Legislative clarification of Section 101 is warranted. Such efforts are not inherently doomed by an intransient, renegade judiciary. However, to be successful, Congress must appreciate and accommodate the reality of our constitutional system. As scattered as the current case law may be with respect to patent eligibility, it is carefully crafted and borne of mostly defensible articulations of public policy. Above all, it is a good faith -- albeit incremental, disparate and sometimes unclear -- attempt to fill the gaps in the law that Congress has provided to date.
Patent law is as dynamic as the inventions and inventors that it protects.

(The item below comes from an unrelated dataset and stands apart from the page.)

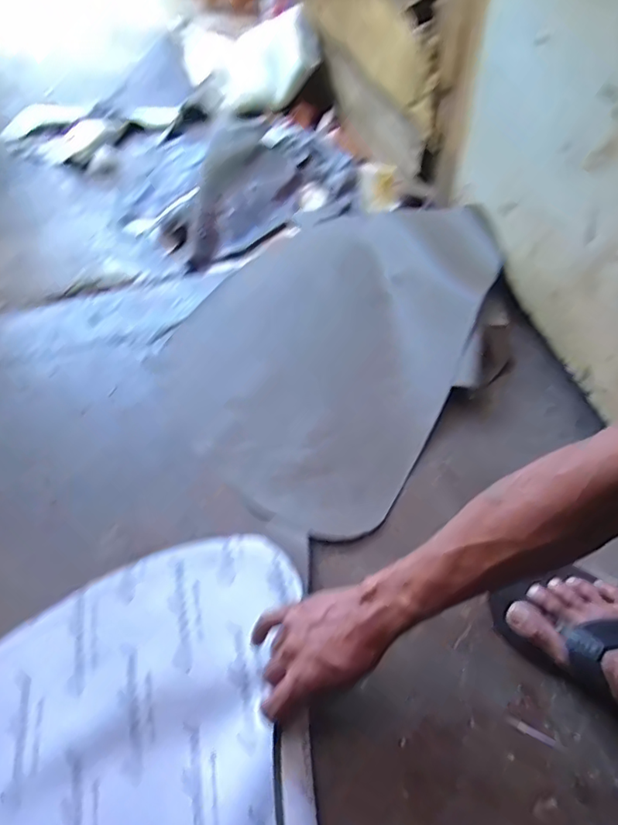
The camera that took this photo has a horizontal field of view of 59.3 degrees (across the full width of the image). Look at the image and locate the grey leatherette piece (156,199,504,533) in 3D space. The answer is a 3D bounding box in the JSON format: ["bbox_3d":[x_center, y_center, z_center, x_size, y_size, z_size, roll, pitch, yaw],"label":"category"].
[{"bbox_3d":[0.028,-0.119,0.783,0.400,0.104,0.545,26,60,16],"label":"grey leatherette piece"}]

If the current legislative effort is to improve the status quo, Congress should focus its efforts on stabilizing the current law by providing the judicial branch with as many guideposts of patentability as possible -- trimming back, refining and strengthening judicial precedent, not abrogating it wholesale. Wiping the judicial slate clean would demonstrate a failure to understand the interdependence and constitutional workings of the legislative and judicial branches, and will only deepen the quagmire of uncertainty that currently infects the law on patent eligibility -- harming the very patentholders and would-be inventors that Congress means to protect through reform.